Who knows. Perhaps this short-term memory failure is nature's way of helping you forget about what you thought you could accomplish yesterday, but didn't because you got too tired and too sore.
That's another interesting thing about being old. When you were young, if you overworked, you got a "good tired" that day and woke up a little stiff and sore the next day. When you're old, you get stiff and sore while you're working. There is no overnight grace period.

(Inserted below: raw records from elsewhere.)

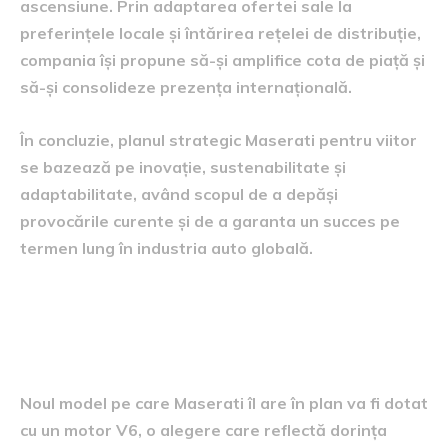
ascensiune. Prin adaptarea ofertei sale la
preferințele locale și întărirea rețelei de distribuție,
compania își propune să-și amplifice cota de piață și
să-și consolideze prezența internațională.
În concluzie, planul strategic Maserati pentru viitor
se bazează pe inovație, sustenabilitate și
adaptabilitate, având scopul de a depăși
provocările curente și de a garanta un succes pe
termen lung în industria auto globală.
Aspecte tehnice ale noului
model
Noul model pe care Maserati îl are în plan va fi dotat
cu un motor V6, o alegere care reflectă dorința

I read somewhere (can't remember where now), that humor is tragedy viewed from a distance. Perhaps that is true. But it helps if it is your distance, and their tragedy. Did you ever watch the Ally McBeal show on TV? She was complaining about her problems. Her friend asked her why she (Ally) always thought her problems were so much more important that anyone else's. Ally answered, "Because they're mine." It is that personal perception framework that apparently makes all the difference.
While my wife looks forward to her 60th birthday, I see mine as primarily the better of two alternatives. It's probably better than not making it to my 60th birthday. Notwithstanding this fundamental difference in perception, I prefer hers, while still embracing mine. Going to another analogy, Louise is more like an aging "Tigger" from "Winnie the Pooh". She still bounces about, but maybe not quite as high or quite as often. I am "Eyeore". But that's OK, "I'll get by, don't worry about me."
I hope she has a bouncy 60th, surrounded by our bouncy grandchildren.